By Lea C. Lane, Curator of Collections

It’s easy to forget the noise. A historic house is usually encountered as a quiet space, a silence broken only by the cadence of the interpreter’s narrative, and perhaps the footfall of a visitor on a wide floorboard.
John Marshall’s Richmond home would have been filled with sound. The thud of hot coals hitting the iron grate of a fireplace on a chilly January morning, hauled by an enslaved individual through the house for the comfort of the Justice and his family. Clients stopping by to chat by the fire. Children practicing their lessons, or laughing in the upstairs hall. There was also music.
From the 1815 personal property tax inventory, our only legal record of what kind of objects were found in the Marshall House, we know that one instrument was present. The record doesn’t tell us precisely what this instrument was, just options: a harp, harpsichord, or piano. As a nod to this musical presence, you will today notice an ornate double action harp by the London shop of Sebestians Erard in the corner of the drawing room.

It’s also a nod to Jane Marshall (1779-1866). John Marshall had 14 siblings: he was the eldest child, Jane Marshall was the youngest girl. When their parents, Thomas and Mary Keith Marshall, left for Kentucky in 1785, not all of the children accompanied them. We believe six-year-old Jane stayed with her older brother in Richmond, along with her siblings Mary, James, Lucy, and Elizabeth. They appear peppered throughout the entries in John Marshall’s account book in the 1780s, recorded alongside purchases of ribbon, shoes, and even dancing lessons.
Family tradition holds that the harp belonged to the inimitable Jane Marshall. Our collection is fortunate to also have two portraits of Jane: one a miniature of her as a young woman, soon after her marriage, the other a mature likeness in oil of the respected widow. The miniature shows Jane as a newly married, sometime after her 1799 nuptials to George Keith Taylor of Petersburg. According to family lore, she is pregnant with the first of her three children. When George died in 1815, Jane struggled to cope with her grief.

It was by teaching that she overcame this loss, and found a rewarding path forward.

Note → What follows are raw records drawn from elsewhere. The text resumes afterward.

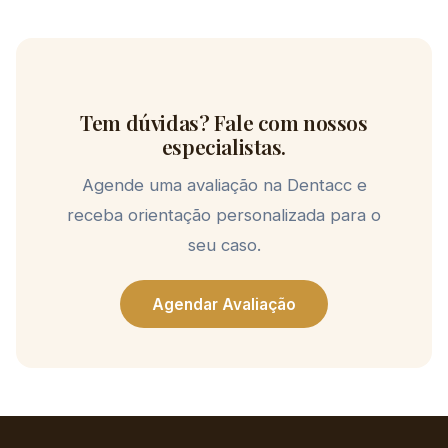
Tem dúvidas? Fale com nossos
especialistas.
Agende uma avaliação na Dentacc e
receba orientação personalizada para o
seu caso.
Agendar Avaliação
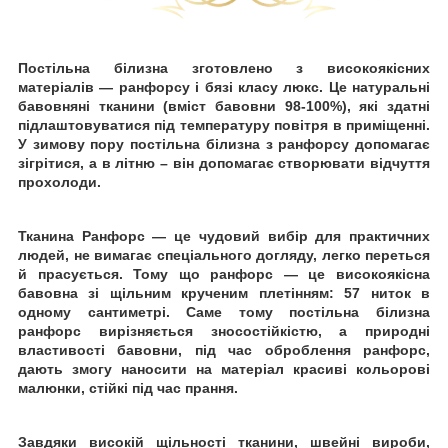
Постільна білизна зготовлено
з високоякісних
матеріалів — ранфорсу
і бязі класу люкс. Це натуральні
бавовняні тканини (вміст бавовни 98-100%), які здатні
підлаштовуватися під температуру повітря в приміщенні.
У зимову пору постільна білизна з ранфорсу допомагає
зігрітися, а в літню
–
він
допомагає створювати відчуття
прохолоди.
Тканина Ранфорс — це чудовий вибір для практичних
людей, не вимагає спеціального догляду, легко переться
й
прасується. Тому що ранфорс — це високоякісна
бавовна зі щільним крученим плетінням: 57 ниток в
одному сантиметрі. Саме тому постільна білизна
ранфорс вирізняється зносостійкістю, а природні
властивості бавовни, під час оброблення ранфорс,
дають змогу наносити на матеріал красиві кольорові
малюнки, стійкі
під час прання.
Завдяки високій щільності тканини, швейні вироби,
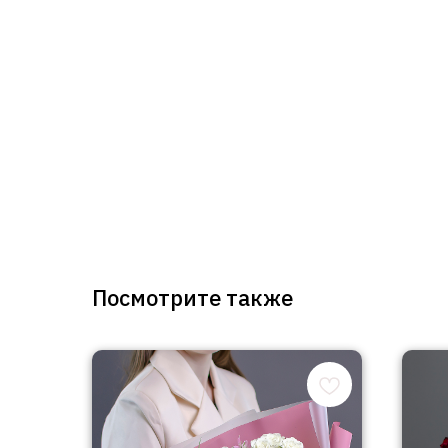
Посмотрите также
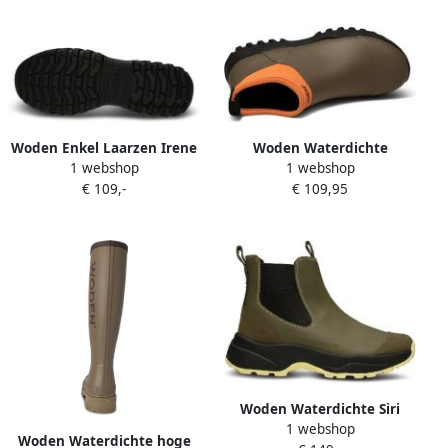
Woden Enkel Laarzen Irene
Woden Waterdichte
1 webshop
1 webshop
Waterproof
Rubberen Laars Irene
€ 109,-
€ 109,95
Green Dames
Woden Waterdichte Siri
1 webshop
Chelsea Laars Green Dames
Woden Waterdichte hoge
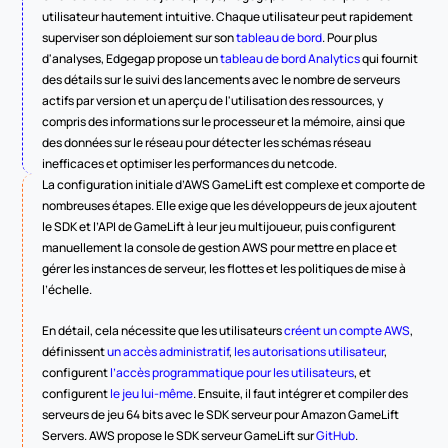
utilisateur hautement intuitive. Chaque utilisateur peut rapidement 
superviser son déploiement sur son 
tableau de bord
. Pour plus 
d'analyses, Edgegap propose un 
tableau de bord Analytics
 qui fournit 
des détails sur le suivi des lancements avec le nombre de serveurs 
actifs par version et un aperçu de l'utilisation des ressources, y 
compris des informations sur le processeur et la mémoire, ainsi que 
des données sur le réseau pour détecter les schémas réseau 
inefficaces et optimiser les performances du netcode.
La configuration initiale d’AWS GameLift est complexe et comporte de 
nombreuses étapes. Elle exige que les développeurs de jeux ajoutent 
le SDK et l’API de GameLift à leur jeu multijoueur, puis configurent 
manuellement la console de gestion AWS pour mettre en place et 
gérer les instances de serveur, les flottes et les politiques de mise à 
l’échelle.
En détail, cela nécessite que les utilisateurs 
créent un compte AWS
, 
définissent 
un accès administratif
, 
les autorisations utilisateur
, 
configurent 
l’accès programmatique pour les utilisateurs
, et 
configurent 
le jeu lui-même
. Ensuite, il faut intégrer et compiler des 
serveurs de jeu 64 bits avec le SDK serveur pour Amazon GameLift 
Servers. AWS propose le SDK serveur GameLift sur 
GitHub
.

By the time the second portrait was taken, Jane had the reputation of being “a lady of genius” who successfully led a series of academies in Petersburg, Richmond and Charlottesville. In contemporary newspaper accounts, she was described as “born with talents equal to her illustrious brother.”

Jane was also a founder of the Petersburg orphan’s asylum. She was known for her skill with language and music, knowledge she shared with her pupils and extended family. It’s easy to imagine her seated at the harp, a lady of genius, making noise for the benefit of others.